No major industry has been hit harder than housing by Washington’s fight against inflation. By tightening credit, the Federal Reserve Board has sharply cut the supply of mortgage money; over the past twelve months, starts of new homes and apartments have dropped by 25%. Last week the Administration reluctantly raised the interest-rate ceiling on Government-backed home mortgages in an effort to draw more funds into homebuilding. The rate went up from 7½% to a record 8½%, effective this week, for Federal Housing Administration and Veterans Administration home loans. Because FHA borrowers must also pay a ½% insurance fee, the actual cost of FHA loans will rise to 9%.

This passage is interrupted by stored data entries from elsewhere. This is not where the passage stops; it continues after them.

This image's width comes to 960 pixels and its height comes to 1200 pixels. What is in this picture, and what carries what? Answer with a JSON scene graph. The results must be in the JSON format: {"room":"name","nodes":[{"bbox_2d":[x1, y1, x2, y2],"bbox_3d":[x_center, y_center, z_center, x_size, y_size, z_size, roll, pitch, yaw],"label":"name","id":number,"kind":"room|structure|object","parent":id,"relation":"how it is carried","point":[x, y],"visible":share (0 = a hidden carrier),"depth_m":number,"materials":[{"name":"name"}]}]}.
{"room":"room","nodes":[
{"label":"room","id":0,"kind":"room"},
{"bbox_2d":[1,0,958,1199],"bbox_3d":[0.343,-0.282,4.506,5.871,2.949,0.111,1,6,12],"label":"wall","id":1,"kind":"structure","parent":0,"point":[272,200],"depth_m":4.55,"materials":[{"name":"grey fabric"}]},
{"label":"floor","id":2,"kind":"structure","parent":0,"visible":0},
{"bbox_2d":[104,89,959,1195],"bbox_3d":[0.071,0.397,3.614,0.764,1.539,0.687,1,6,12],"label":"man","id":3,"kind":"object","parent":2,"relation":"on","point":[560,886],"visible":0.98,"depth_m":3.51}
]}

George Romney, Secretary of Housing and Urban Development, said that he acted in response to “the realities of the marketplace.” Yields on almost all long-term investments have risen by well over 1% since last January, when the FHA and VA rates were lifted from 6¾% to 7½%. Recently, lenders have been willing to make mortgage loans at the 7½% rate only by charging discounts as high as ten points—that is, advancing $9 for every $10 that must be repaid. The discount brings the return to lenders in line with that of competing investments, but sellers of existing houses and builders of new ones have either had to absorb the discount or add it to the selling price.
At the new 8½% rate, discounts on FHA and VA loans should drop sharply, except in four states and the District of Columbia, which have legal limits below 8½% for FHA and VA mortgages. In those five jurisdictions, lenders are likely to be more unwilling than before to make FHA and VA home loans at all. The 1% increase in the mortgage rate will add $4,473 to the cost of buying a $25,000 home with a 25-year loan and a minimum down payment of $2,500.

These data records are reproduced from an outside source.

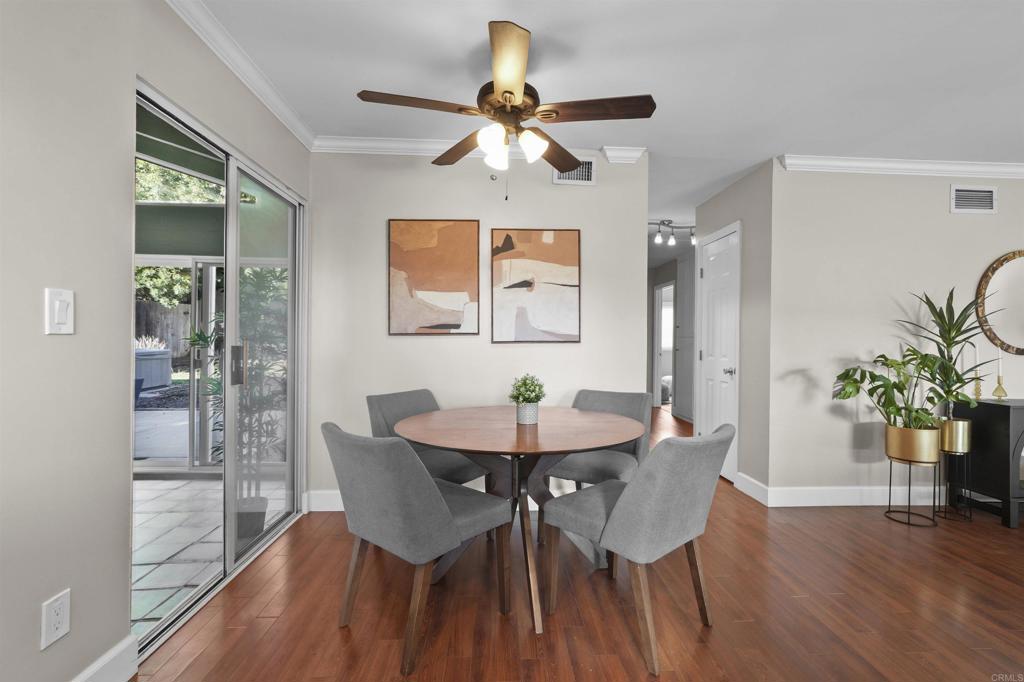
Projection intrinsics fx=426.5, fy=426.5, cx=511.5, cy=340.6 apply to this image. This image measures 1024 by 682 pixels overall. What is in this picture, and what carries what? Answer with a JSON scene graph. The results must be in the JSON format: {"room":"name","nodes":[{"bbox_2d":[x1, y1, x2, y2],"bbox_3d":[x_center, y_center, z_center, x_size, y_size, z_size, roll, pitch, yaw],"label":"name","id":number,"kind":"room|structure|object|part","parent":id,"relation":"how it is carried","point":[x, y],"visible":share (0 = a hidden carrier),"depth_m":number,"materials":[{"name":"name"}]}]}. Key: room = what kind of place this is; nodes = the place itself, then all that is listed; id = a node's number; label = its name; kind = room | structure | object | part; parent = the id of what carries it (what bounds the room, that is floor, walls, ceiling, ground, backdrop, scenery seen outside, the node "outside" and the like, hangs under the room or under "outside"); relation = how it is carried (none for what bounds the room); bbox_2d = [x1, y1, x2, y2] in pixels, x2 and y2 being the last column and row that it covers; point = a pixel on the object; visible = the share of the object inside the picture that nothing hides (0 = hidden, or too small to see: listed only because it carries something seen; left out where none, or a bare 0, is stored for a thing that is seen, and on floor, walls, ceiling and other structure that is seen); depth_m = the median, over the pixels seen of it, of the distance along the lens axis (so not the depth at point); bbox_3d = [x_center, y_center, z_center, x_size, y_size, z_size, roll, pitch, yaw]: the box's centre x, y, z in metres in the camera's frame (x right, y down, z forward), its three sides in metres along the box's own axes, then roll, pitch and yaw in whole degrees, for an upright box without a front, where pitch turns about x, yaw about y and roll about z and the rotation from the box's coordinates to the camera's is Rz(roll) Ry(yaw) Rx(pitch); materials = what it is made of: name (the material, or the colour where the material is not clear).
{"room":"dining room","nodes":[
{"label":"dining room","id":0,"kind":"room"},
{"bbox_2d":[0,1,311,681],"bbox_3d":[-1.324,-0.088,0.183,0.130,2.485,5.764,0,0,-3],"label":"left wall","id":1,"kind":"structure","parent":0,"point":[37,303],"depth_m":1.27,"materials":[{"name":"paint"}]},
{"bbox_2d":[40,588,70,649],"bbox_3d":[-1.297,0.791,1.215,0.009,0.130,0.076,0,0,-3],"label":"wall socket","id":2,"kind":"object","parent":1,"relation":"attached to","point":[61,633],"visible":0.99,"depth_m":1.21,"materials":[{"name":"white plastic"}]},
{"bbox_2d":[44,287,74,334],"bbox_3d":[-1.291,-0.083,1.223,0.013,0.129,0.077,0,0,-3],"label":"light switch","id":3,"kind":"object","parent":1,"relation":"attached to","point":[57,321],"visible":0.98,"depth_m":1.21,"materials":[{"name":"white plastic"}]},
{"bbox_2d":[71,634,139,681],"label":"baseboard","id":4,"kind":"structure","parent":1,"relation":"attached to","point":[111,651],"depth_m":1.40,"materials":[{"name":"white paint"}]},
{"bbox_2d":[137,78,306,654],"bbox_3d":[-1.420,0.099,2.257,0.113,2.041,1.442,0,0,-3],"label":"sliding glass door","id":5,"kind":"structure","parent":1,"relation":"in","point":[291,283],"depth_m":2.19,"materials":[{"name":"glass"}]},
{"bbox_3d":[-1.427,0.131,2.244,0.058,0.209,0.067,0,0,-3],"label":"door handle","id":6,"kind":"part","parent":5,"relation":"part of","materials":[{"name":"metal"}]},
{"bbox_2d":[164,0,315,149],"bbox_3d":[-1.227,-1.295,0.322,0.073,0.084,5.132,0,0,-3],"label":"crown molding","id":7,"kind":"structure","parent":1,"relation":"attached to","point":[289,126],"depth_m":2.00,"materials":[{"name":"white paint"}]},
{"bbox_2d":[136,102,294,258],"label":"patio roof","id":8,"kind":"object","parent":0,"point":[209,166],"visible":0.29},
{"bbox_2d":[307,146,646,506],"bbox_3d":[-0.240,-0.083,3.000,2.328,2.482,0.122,0,0,-3],"label":"back wall","id":9,"kind":"structure","parent":0,"point":[501,352],"depth_m":2.93,"materials":[{"name":"paint"}]},
{"bbox_2d":[304,489,343,511],"bbox_3d":[-0.275,1.089,2.933,2.245,0.130,0.017,0,0,-3],"label":"baseboard","id":10,"kind":"structure","parent":9,"relation":"attached to","point":[319,498],"depth_m":2.88,"materials":[{"name":"white paint"}]},
{"bbox_2d":[388,218,479,335],"bbox_3d":[-0.534,-0.436,2.910,0.606,0.792,0.030,0,0,-3],"label":"abstract painting","id":11,"kind":"object","parent":9,"relation":"attached to","point":[457,291],"visible":0.99,"depth_m":2.90},
{"bbox_2d":[313,135,645,161],"bbox_3d":[-0.229,-1.275,2.857,2.180,0.088,0.088,0,0,-3],"label":"crown molding","id":12,"kind":"structure","parent":9,"relation":"attached to","point":[373,148],"depth_m":2.83,"materials":[{"name":"white paint"}]},
{"bbox_2d":[490,228,580,343],"bbox_3d":[0.166,-0.377,2.953,0.611,0.787,0.031,0,0,-3],"label":"abstract painting","id":13,"kind":"object","parent":9,"relation":"attached to","point":[507,267],"visible":0.99,"depth_m":2.94},
{"bbox_2d":[552,157,595,184],"bbox_3d":[0.430,-1.169,2.932,0.296,0.194,0.015,0,0,-3],"label":"air vent","id":14,"kind":"object","parent":9,"relation":"attached to","point":[584,177],"visible":0.68,"depth_m":2.93,"materials":[{"name":"white metal"}]},
{"bbox_2d":[128,402,1023,681],"bbox_3d":[2.476,1.215,3.079,8.210,0.100,11.206,0,0,-3],"label":"floor","id":15,"kind":"structure","parent":0,"point":[1000,583],"depth_m":1.83,"materials":[{"name":"brown wood"}]},
{"bbox_2d":[323,422,511,676],"bbox_3d":[-0.396,0.741,1.771,0.549,0.838,0.602,0,0,40],"label":"dining chair","id":16,"kind":"object","parent":15,"relation":"on","point":[441,506],"visible":1,"depth_m":1.55,"materials":[{"name":"grey fabric"}]},
{"bbox_2d":[367,388,489,487],"bbox_3d":[-0.490,0.735,2.529,0.590,0.835,0.524,0,0,37],"label":"dining chair","id":17,"kind":"object","parent":15,"relation":"on","point":[369,398],"visible":0.4,"depth_m":2.49,"materials":[{"name":"grey fabric"}]},
{"bbox_2d":[392,406,646,641],"bbox_3d":[0.042,0.793,2.165,1.209,0.768,1.209,0,0,-3],"label":"dining table","id":18,"kind":"object","parent":15,"relation":"on","point":[505,426],"visible":0.94,"depth_m":2.02,"materials":[{"name":"brown wood"}]},
{"bbox_2d":[516,402,538,424],"bbox_3d":[0.077,0.366,2.173,0.113,0.103,0.114,0,0,-3],"label":"flower pot","id":19,"kind":"object","parent":18,"relation":"on","point":[528,418],"visible":0.91,"depth_m":2.13,"materials":[{"name":"white ceramic"}]},
{"bbox_2d":[507,373,546,404],"bbox_3d":[0.080,0.259,2.182,0.191,0.186,0.190,1,1,40],"label":"potted plant","id":20,"kind":"object","parent":19,"relation":"in","point":[520,386],"visible":0.92,"depth_m":2.14,"materials":[{"name":"green plant"}]},
{"bbox_2d":[542,388,650,542],"bbox_3d":[0.516,0.747,2.598,0.532,0.836,0.596,0,0,32],"label":"dining chair","id":21,"kind":"object","parent":15,"relation":"on","point":[608,394],"visible":0.47,"depth_m":2.55,"materials":[{"name":"grey fabric"}]},
{"bbox_2d":[542,422,733,674],"bbox_3d":[0.533,0.747,1.780,0.533,0.842,0.623,0,0,-42],"label":"dining chair","id":22,"kind":"object","parent":15,"relation":"on","point":[616,519],"visible":1,"depth_m":1.56,"materials":[{"name":"grey fabric"}]},
{"bbox_2d":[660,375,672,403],"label":"bed","id":23,"kind":"object","parent":15,"relation":"on","point":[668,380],"visible":0.2,"depth_m":7.92,"materials":[{"name":"fabric"}]},
{"bbox_2d":[884,455,939,527],"bbox_3d":[2.637,0.973,2.817,0.263,0.416,0.266,0,0,-3],"label":"plant stand","id":24,"kind":"object","parent":15,"relation":"on","point":[890,468],"visible":0.77,"depth_m":2.77,"materials":[{"name":"metal"}]},
{"bbox_2d":[884,423,940,463],"bbox_3d":[2.644,0.668,2.826,0.275,0.228,0.276,0,0,-3],"label":"brass planter","id":25,"kind":"object","parent":24,"relation":"on","point":[920,456],"visible":0.91,"depth_m":2.73,"materials":[{"name":"gold metal"}]},
{"bbox_2d":[830,345,969,430],"bbox_3d":[2.515,0.365,2.759,0.717,0.677,0.559,0,0,-3],"label":"potted plant","id":26,"kind":"object","parent":25,"relation":"in","point":[850,392],"visible":0.89,"depth_m":2.73,"materials":[{"name":"green plant"}]},
{"bbox_2d":[935,449,973,520],"bbox_3d":[2.993,0.956,2.889,0.185,0.459,0.182,0,0,-3],"label":"plant stand","id":27,"kind":"object","parent":15,"relation":"on","point":[944,511],"visible":0.75,"depth_m":2.86,"materials":[{"name":"black metal"}]},
{"bbox_2d":[937,417,972,453],"bbox_3d":[2.985,0.635,2.891,0.173,0.217,0.172,0,0,-3],"label":"brass pot","id":28,"kind":"object","parent":27,"relation":"on","point":[948,442],"visible":0.82,"depth_m":2.83,"materials":[{"name":"gold metal"}]},
{"bbox_2d":[896,287,992,417],"bbox_3d":[2.891,0.071,2.831,0.558,0.904,0.511,0,0,-3],"label":"dracaena plant","id":29,"kind":"object","parent":28,"relation":"in","point":[944,339],"visible":0.86,"depth_m":2.82,"materials":[{"name":"green plant"}]},
{"bbox_2d":[951,397,1023,527],"bbox_3d":[3.847,0.801,2.882,1.429,0.781,0.393,0,0,-3],"label":"black cabinet","id":30,"kind":"object","parent":15,"relation":"on","point":[1014,412],"visible":0.85,"depth_m":2.80,"materials":[{"name":"black wood"}]},
{"bbox_2d":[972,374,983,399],"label":"candle holder","id":31,"kind":"object","parent":30,"relation":"on","point":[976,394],"visible":0.9,"depth_m":2.97,"materials":[{"name":"gold metal"}]},
{"bbox_2d":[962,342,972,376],"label":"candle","id":32,"kind":"object","parent":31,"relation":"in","point":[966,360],"visible":0.73,"depth_m":2.98,"materials":[{"name":"white wax"}]},
{"bbox_2d":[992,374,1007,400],"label":"candle holder","id":33,"kind":"object","parent":30,"relation":"on","point":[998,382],"visible":0.99,"depth_m":2.96,"materials":[{"name":"gold metal"}]},
{"bbox_2d":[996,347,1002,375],"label":"candle","id":34,"kind":"object","parent":33,"relation":"in","point":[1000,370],"visible":0.82,"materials":[{"name":"white wax"}]},
{"bbox_2d":[187,0,1023,234],"bbox_3d":[2.079,-1.347,3.239,8.078,0.104,10.745,0,0,-3],"label":"ceiling","id":35,"kind":"structure","parent":0,"point":[373,80],"depth_m":2.06,"materials":[{"name":"white paint"}]},
{"bbox_2d":[355,18,650,198],"bbox_3d":[-0.017,-0.977,1.992,1.258,0.682,1.252,0,0,-3],"label":"ceiling fan","id":36,"kind":"object","parent":35,"relation":"hanging from","point":[503,92],"visible":0.99,"depth_m":1.91,"materials":[{"name":"brown metal"}]},
{"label":"blade","id":37,"kind":"part","parent":36,"relation":"part of","materials":[{"name":"brown wood"}]},
{"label":"blade","id":38,"kind":"part","parent":36,"relation":"part of","materials":[{"name":"brown wood"}]},
{"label":"shade","id":39,"kind":"part","parent":36,"relation":"part of","materials":[{"name":"white glass"}]},
{"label":"motor housing","id":40,"kind":"part","parent":36,"relation":"part of","materials":[{"name":"brown metal"}]},
{"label":"blade","id":41,"kind":"part","parent":36,"relation":"part of","materials":[{"name":"brown wood"}]},
{"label":"shades","id":42,"kind":"part","parent":36,"relation":"part of","materials":[{"name":"white glass"}]},
{"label":"glass shade","id":43,"kind":"part","parent":36,"relation":"part of","materials":[{"name":"white glass"}]},
{"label":"blade","id":44,"kind":"part","parent":36,"relation":"part of","materials":[{"name":"brown wood"}]},
{"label":"blade","id":45,"kind":"part","parent":36,"relation":"part of","materials":[{"name":"brown wood"}]},
{"bbox_2d":[652,219,696,246],"bbox_3d":[1.769,-1.196,4.679,0.864,0.236,0.140,0,0,-17],"label":"track light","id":46,"kind":"object","parent":35,"relation":"attached to","point":[658,239],"visible":0.74,"depth_m":4.66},
{"bbox_2d":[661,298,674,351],"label":"window","id":47,"kind":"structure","parent":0,"point":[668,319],"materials":[{"name":"glass"}]},
{"bbox_2d":[647,248,695,421],"bbox_3d":[2.685,-0.057,6.375,0.161,2.489,3.549,0,0,-3],"label":"hallway end wall","id":48,"kind":"structure","parent":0,"point":[664,279],"depth_m":7.02,"materials":[{"name":"paint"}]},
{"bbox_2d":[653,280,675,406],"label":"doorway","id":49,"kind":"object","parent":48,"relation":"in","point":[656,368],"visible":0.52,"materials":[{"name":"white paint"}]},
{"bbox_2d":[676,253,696,422],"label":"hallway cabinet","id":50,"kind":"structure","parent":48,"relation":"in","point":[688,362],"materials":[{"name":"white paint"}]},
{"bbox_2d":[692,160,773,500],"bbox_3d":[1.872,-0.061,3.662,0.123,2.482,1.165,0,0,-3],"label":"hallway wall","id":51,"kind":"structure","parent":0,"point":[718,197],"depth_m":3.23,"materials":[{"name":"paint"}]},
{"bbox_2d":[696,222,740,481],"bbox_3d":[1.810,0.137,3.822,0.107,2.054,0.665,0,0,-3],"label":"white door","id":52,"kind":"structure","parent":51,"relation":"in","point":[710,275],"depth_m":3.79,"materials":[{"name":"white paint"}]},
{"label":"door knob","id":53,"kind":"part","parent":52,"relation":"part of","materials":[{"name":"silver metal"}]},
{"bbox_2d":[734,471,768,505],"bbox_3d":[1.822,1.117,3.253,0.016,0.129,0.419,0,0,-3],"label":"baseboard","id":54,"kind":"structure","parent":51,"relation":"attached to","point":[758,484],"depth_m":3.22,"materials":[{"name":"white paint"}]},
{"bbox_2d":[770,162,1023,502],"bbox_3d":[3.875,-0.057,3.196,3.974,2.488,0.123,0,0,-3],"label":"right wall","id":55,"kind":"structure","parent":0,"point":[976,225],"depth_m":3.07,"materials":[{"name":"paint"}]},
{"bbox_2d":[767,484,944,506],"bbox_3d":[3.373,1.118,3.073,3.157,0.126,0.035,0,0,-3],"label":"baseboard","id":56,"kind":"structure","parent":55,"relation":"attached to","point":[872,504],"depth_m":3.07,"materials":[{"name":"white paint"}]},
{"bbox_2d":[779,154,1023,178],"bbox_3d":[3.725,-1.240,3.076,3.711,0.085,0.078,0,0,-3],"label":"crown molding","id":57,"kind":"structure","parent":55,"relation":"attached to","point":[894,164],"depth_m":3.04,"materials":[{"name":"white paint"}]},
{"bbox_2d":[950,185,996,213],"bbox_3d":[3.348,-1.028,3.093,0.336,0.201,0.014,0,0,-3],"label":"air vent","id":58,"kind":"object","parent":55,"relation":"attached to","point":[984,193],"visible":0.99,"depth_m":3.09,"materials":[{"name":"white metal"}]},
{"bbox_2d":[975,250,1023,354],"bbox_3d":[3.827,-0.274,3.115,0.852,0.778,0.032,0,0,-3],"label":"round mirror","id":59,"kind":"object","parent":55,"relation":"attached to","point":[994,337],"visible":1,"depth_m":3.11,"materials":[{"name":"mirror"}]},
{"label":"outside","id":60,"kind":"structure","parent":0,"visible":0},
{"bbox_2d":[130,473,286,636],"bbox_3d":[-3.170,1.240,2.382,4.196,0.105,4.293,0,0,-3],"label":"patio ground","id":61,"kind":"structure","parent":60,"point":[163,486],"depth_m":2.56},
{"bbox_2d":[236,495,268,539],"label":"plant pot","id":62,"kind":"object","parent":61,"relation":"on","point":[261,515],"visible":0.47,"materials":[{"name":"grey"}]},
{"bbox_2d":[211,268,288,531],"bbox_3d":[-1.625,0.320,2.654,0.549,1.679,0.560,0,0,-3],"label":"outdoor plant","id":63,"kind":"object","parent":62,"relation":"in","point":[219,386],"visible":0.53,"depth_m":2.59,"materials":[{"name":"green plant"}]},
{"bbox_2d":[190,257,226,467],"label":"patio sliding door","id":64,"kind":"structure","parent":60,"point":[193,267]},
{"label":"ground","id":65,"kind":"structure","parent":60,"visible":0},
{"bbox_2d":[135,347,172,391],"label":"planter box","id":66,"kind":"object","parent":65,"relation":"on","point":[159,382],"visible":0.61,"depth_m":7.03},
{"bbox_2d":[135,299,192,362],"bbox_3d":[-10.034,-0.054,11.797,2.880,2.111,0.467,0,0,-3],"label":"wooden fence","id":67,"kind":"object","parent":65,"relation":"on","point":[167,337],"visible":0.27,"depth_m":11.91,"materials":[{"name":"brown wood"}]},
{"bbox_2d":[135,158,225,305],"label":"tree","id":68,"kind":"object","parent":65,"relation":"on","point":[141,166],"visible":0.15,"depth_m":11.13,"materials":[{"name":"green plant"}]},
{"bbox_2d":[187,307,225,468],"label":"outdoor plant","id":69,"kind":"object","parent":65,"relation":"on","point":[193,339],"visible":0.29,"depth_m":3.24,"materials":[{"name":"green plant"}]}
]}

The Administration contends that the solution for housing’s plight is to cure inflation, which should not only allow all interest rates to decline but increase the flow of money into the prime sources of mortgage loans: savings and loan associations and savings banks. That may take some time. Meanwhile, the nation’s output of housing is likely to decline further and the high price of home loans seems certain to fan demands in Congress for measures to funnel less costly money into home financing.